Is there anything else you are missing?

I am an experimental worker. So, I miss the routines in the lab. Usually, you plan the experiments, you do the experiments in the lab and then you analyse the data. This big chunk in the middle of my work-flow is basically missing. Now, when I write up stuff and analyse the data, I might realise that some experiments did not work out, and it is quite frustrating not to be able to go back to the lab to repeat those. Also, the things that usually annoy you in the lab, the simple and repetitive work … I somehow miss them now.

How do you stay in touch with your group?

We have our weekly group meetings over Zoom. Then we also have sub-group meetings with our direct supervisors, mentors or team members in smaller groups. And then, some of us created this 10AM-coffee break where we meet virtually every day and discuss ideas and see how we are all doing.

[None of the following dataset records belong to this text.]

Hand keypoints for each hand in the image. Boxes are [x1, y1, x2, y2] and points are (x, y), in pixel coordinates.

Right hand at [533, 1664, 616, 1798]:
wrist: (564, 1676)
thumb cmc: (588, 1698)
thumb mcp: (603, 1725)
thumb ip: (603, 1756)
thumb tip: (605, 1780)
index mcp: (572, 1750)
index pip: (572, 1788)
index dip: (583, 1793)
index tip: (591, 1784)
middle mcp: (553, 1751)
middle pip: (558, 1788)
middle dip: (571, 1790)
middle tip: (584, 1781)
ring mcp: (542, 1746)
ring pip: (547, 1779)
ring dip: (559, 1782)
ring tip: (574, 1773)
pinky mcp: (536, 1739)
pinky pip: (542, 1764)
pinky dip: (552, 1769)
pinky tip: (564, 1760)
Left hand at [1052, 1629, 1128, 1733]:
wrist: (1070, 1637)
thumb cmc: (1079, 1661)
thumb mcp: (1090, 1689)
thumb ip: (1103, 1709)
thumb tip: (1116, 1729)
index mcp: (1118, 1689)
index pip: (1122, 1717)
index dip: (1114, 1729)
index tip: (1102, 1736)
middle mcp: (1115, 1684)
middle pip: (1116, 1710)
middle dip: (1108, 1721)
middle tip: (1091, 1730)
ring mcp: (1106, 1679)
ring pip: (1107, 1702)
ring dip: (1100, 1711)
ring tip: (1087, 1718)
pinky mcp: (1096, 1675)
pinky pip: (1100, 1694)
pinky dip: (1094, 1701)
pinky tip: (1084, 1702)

To the D-BSSE, you offer weekly TABATA trainings, that is a physical cardio-vascular work-out. The last two times, about 30-40 participants joined the sweaty trainings. Has physical exercising become an even more important part of your daily routine?

Not really, I used to try doing some sports at least every day. Now I also try to exercise every day, but of course I fail from time to time, like probably all of us. We do this Tabata training with support of the VMB {scientific staff association} which also financially supports us. There is a core of people who joins this training every week (for now more than 2 years) in the Clara-Schulhaus here in Basel. And, since two weeks, we meet virtually on Zoom – every Tuesday at 6:30PM. It is no replacement for jogging because you don’t spend time at the fresh air. But it is a high-pulse, very intensive and efficient training – and I invite all of you, also the PIs, to try it out. It also takes place today and we will send a reminder email later today. So, you are all welcome to join!


Thank you very much, Philipp, and: keep the pulse at high speed!

This interview took place during the D-BSSE Digital Campus held on 7 April 2020.